WHAT TO DO:
a. According to the grant reporting rules, when are annual performance reports due?
b. Arrange the lines of the records, from the line containing "Equipamiento estánda" through the end of the records, as a JSON list of strings with one string per line and blank lines omitted. Leave the pictures out of the answer.

+++ SOURCE DOCUMENT

Reports, Records Retention, and Enforcement

§12.80   Monitoring and reporting program performance.

(a) Monitoring by grantees. Grantees are responsible for managing the day-to-day operations of grant and subgrant supported activities. Grantees must monitor grant and subgrant supported activities to assure compliance with applicable Federal requirements and that performance goals are being achieved. Grantee monitoring must cover each program, function or activity.

(b) Nonconstruction performance reports. The Federal agency may, if it decides that performance information available from subsequent applications contains sufficient information to meet its programmatic needs, require the grantee to submit a performance report only upon expiration or termination of grant support. Unless waived by the Federal agency this report will be due on the same date as the final Financial Status Report.

(1) Grantees shall submit annual performance reports unless the awarding agency requires quarterly or semi-annual reports. However, performance reports will not be required more frequently than quarterly. Annual reports shall be due 90 days after the grant year, quarterly or semi-annual reports shall be due 30 days after the reporting period. The final performance report will be due 90 days after the expiration or termination of grant support. If a justified request is submitted by a grantee, the Federal agency may extend the due date for any performance report. Additionally, requirements for unnecessary performance reports may be waived by the Federal agency.

(2) Performance reports will contain, for each grant, brief information on the following:

(i) A comparison of actual accomplishments to the objectives established for the period. Where the output of the project can be quantified, a computation of the cost per unit of output may be required if that information will be useful.

(ii) The reasons for slippage if established objectives were not met.

(iii) Additional pertinent information including, when appropriate, analysis and explanation of cost overruns or high unit costs.

(3) Grantees will not be required to submit more than the original and two copies of performance reports.

(4) Grantees will adhere to the standards in this section in prescribing performance reporting requirements for subgrantees.

(c) Construction performance reports. For the most part, on-site technical inspections and certified percentage-of-completion data are relied on heavily by Federal agencies to monitor progress under construction grants and subgrants. The Federal agency will require additional formal performance reports only when considered necessary, and never more frequently than quarterly.

++++++
+++ THE DATA

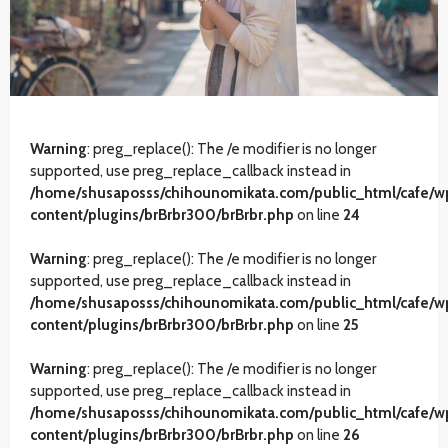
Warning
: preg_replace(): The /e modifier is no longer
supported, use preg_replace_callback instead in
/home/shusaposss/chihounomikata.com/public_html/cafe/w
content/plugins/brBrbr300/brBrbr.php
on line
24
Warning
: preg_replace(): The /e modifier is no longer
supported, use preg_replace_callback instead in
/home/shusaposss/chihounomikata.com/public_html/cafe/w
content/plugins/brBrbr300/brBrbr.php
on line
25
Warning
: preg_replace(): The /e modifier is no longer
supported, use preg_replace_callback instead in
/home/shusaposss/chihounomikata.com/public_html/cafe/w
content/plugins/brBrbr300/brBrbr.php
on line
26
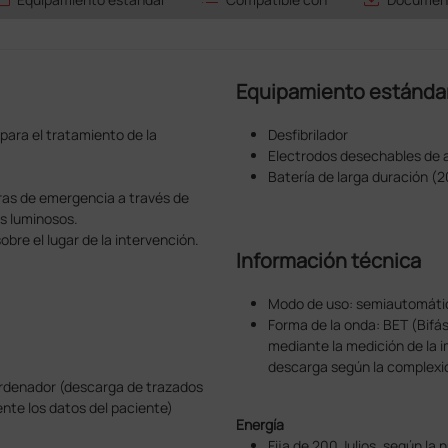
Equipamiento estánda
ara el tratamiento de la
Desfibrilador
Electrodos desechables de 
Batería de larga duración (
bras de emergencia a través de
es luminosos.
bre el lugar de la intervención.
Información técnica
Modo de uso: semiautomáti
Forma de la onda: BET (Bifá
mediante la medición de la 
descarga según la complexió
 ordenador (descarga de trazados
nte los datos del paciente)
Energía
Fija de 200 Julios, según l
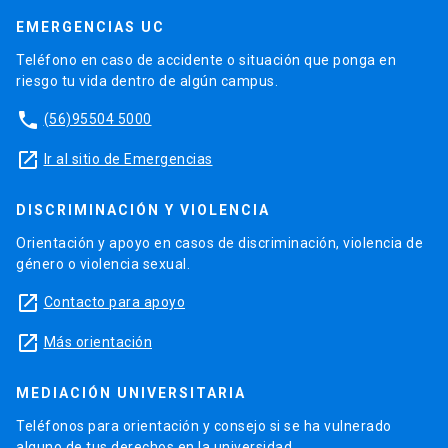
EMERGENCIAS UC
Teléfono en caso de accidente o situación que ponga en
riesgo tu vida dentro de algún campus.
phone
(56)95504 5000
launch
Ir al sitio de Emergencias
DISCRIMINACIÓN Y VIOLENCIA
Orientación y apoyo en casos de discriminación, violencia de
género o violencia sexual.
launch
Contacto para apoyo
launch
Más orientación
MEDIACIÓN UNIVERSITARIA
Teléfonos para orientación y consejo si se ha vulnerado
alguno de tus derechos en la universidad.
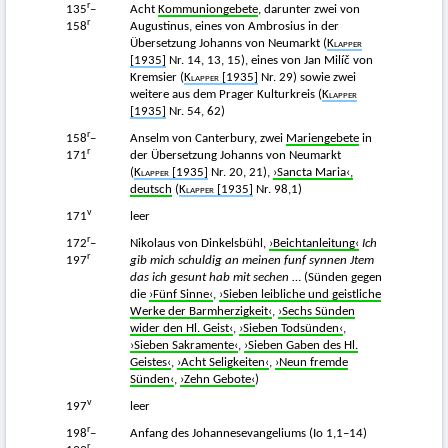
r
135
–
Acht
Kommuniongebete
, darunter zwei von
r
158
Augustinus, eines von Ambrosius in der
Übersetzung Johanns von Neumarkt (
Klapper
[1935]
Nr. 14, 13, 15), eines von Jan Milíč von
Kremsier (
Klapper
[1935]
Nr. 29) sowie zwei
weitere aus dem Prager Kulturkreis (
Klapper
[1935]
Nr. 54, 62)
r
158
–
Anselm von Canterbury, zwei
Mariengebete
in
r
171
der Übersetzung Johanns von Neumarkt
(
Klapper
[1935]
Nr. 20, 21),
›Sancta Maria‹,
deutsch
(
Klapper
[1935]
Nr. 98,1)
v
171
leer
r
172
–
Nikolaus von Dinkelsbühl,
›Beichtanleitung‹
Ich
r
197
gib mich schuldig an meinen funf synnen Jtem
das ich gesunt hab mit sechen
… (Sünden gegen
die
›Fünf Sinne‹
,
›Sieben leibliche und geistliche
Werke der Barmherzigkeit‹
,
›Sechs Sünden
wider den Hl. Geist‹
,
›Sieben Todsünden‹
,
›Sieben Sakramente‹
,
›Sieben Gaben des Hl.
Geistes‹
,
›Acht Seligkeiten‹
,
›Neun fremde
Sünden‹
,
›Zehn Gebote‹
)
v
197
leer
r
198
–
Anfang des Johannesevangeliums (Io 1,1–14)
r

++++++

RESPONSES TO THE TASKS:
a. Annual performance reports are due 90 days after the grant year.

b.
[
  "Equipamiento estánda",
  "ara el tratamiento de la",
  "Desfibrilador",
  "Electrodos desechables de ",
  "Batería de larga duración (",
  "bras de emergencia a través de",
  "es luminosos.",
  "bre el lugar de la intervención.",
  "Información técnica",
  "Modo de uso: semiautomáti",
  "Forma de la onda: BET (Bifá",
  "mediante la medición de la ",
  "descarga según la complexió",
  " ordenador (descarga de trazados",
  "nte los datos del paciente)",
  "Energía",
  "Fija de 200 Julios, según l",
  "EMERGENCIAS UC",
  "Teléfono en caso de accidente o situación que ponga en",
  "riesgo tu vida dentro de algún campus.",
  "phone",
  "(56)95504 5000",
  "launch",
  "Ir al sitio de Emergencias",
  "DISCRIMINACIÓN Y VIOLENCIA",
  "Orientación y apoyo en casos de discriminación, violencia de",
  "género o violencia sexual.",
  "launch",
  "Contacto para apoyo",
  "launch",
  "Más orientación",
  "MEDIACIÓN UNIVERSITARIA",
  "Teléfonos para orientación y consejo si se ha vulnerado",
  "alguno de tus derechos en la universidad.",
  "r",
  "135",
  "–",
  "Acht",
  "Kommuniongebete",
  ", darunter zwei von",
  "r",
  "158",
  "Augustinus, eines von Ambrosius in der",
  "Übersetzung Johanns von Neumarkt (",
  "Klapper",
  "[1935]",
  "Nr. 14, 13, 15), eines von Jan Milíč von",
  "Kremsier (",
  "Klapper",
  "[1935]",
  "Nr. 29) sowie zwei",
  "weitere aus dem Prager Kulturkreis (",
  "Klapper",
  "[1935]",
  "Nr. 54, 62)",
  "r",
  "158",
  "–",
  "Anselm von Canterbury, zwei",
  "Mariengebete",
  "in",
  "r",
  "171",
  "der Übersetzung Johanns von Neumarkt",
  "(",
  "Klapper",
  "[1935]",
  "Nr. 20, 21),",
  "›Sancta Maria‹,",
  "deutsch",
  "(",
  "Klapper",
  "[1935]",
  "Nr. 98,1)",
  "v",
  "171",
  "leer",
  "r",
  "172",
  "–",
  "Nikolaus von Dinkelsbühl,",
  "›Beichtanleitung‹",
  "Ich",
  "r",
  "197",
  "gib mich schuldig an meinen funf synnen Jtem",
  "das ich gesunt hab mit sechen",
  "… (Sünden gegen",
  "die",
  "›Fünf Sinne‹",
  ",",
  "›Sieben leibliche und geistliche",
  "Werke der Barmherzigkeit‹",
  ",",
  "›Sechs Sünden",
  "wider den Hl. Geist‹",
  ",",
  "›Sieben Todsünden‹",
  ",",
  "›Sieben Sakramente‹",
  ",",
  "›Sieben Gaben des Hl.",
  "Geistes‹",
  ",",
  "›Acht Seligkeiten‹",
  ",",
  "›Neun fremde",
  "Sünden‹",
  ",",
  "›Zehn Gebote‹",
  ")",
  "v",
  "197",
  "leer",
  "r",
  "198",
  "–",
  "Anfang des Johannesevangeliums (Io 1,1–14)",
  "r"
]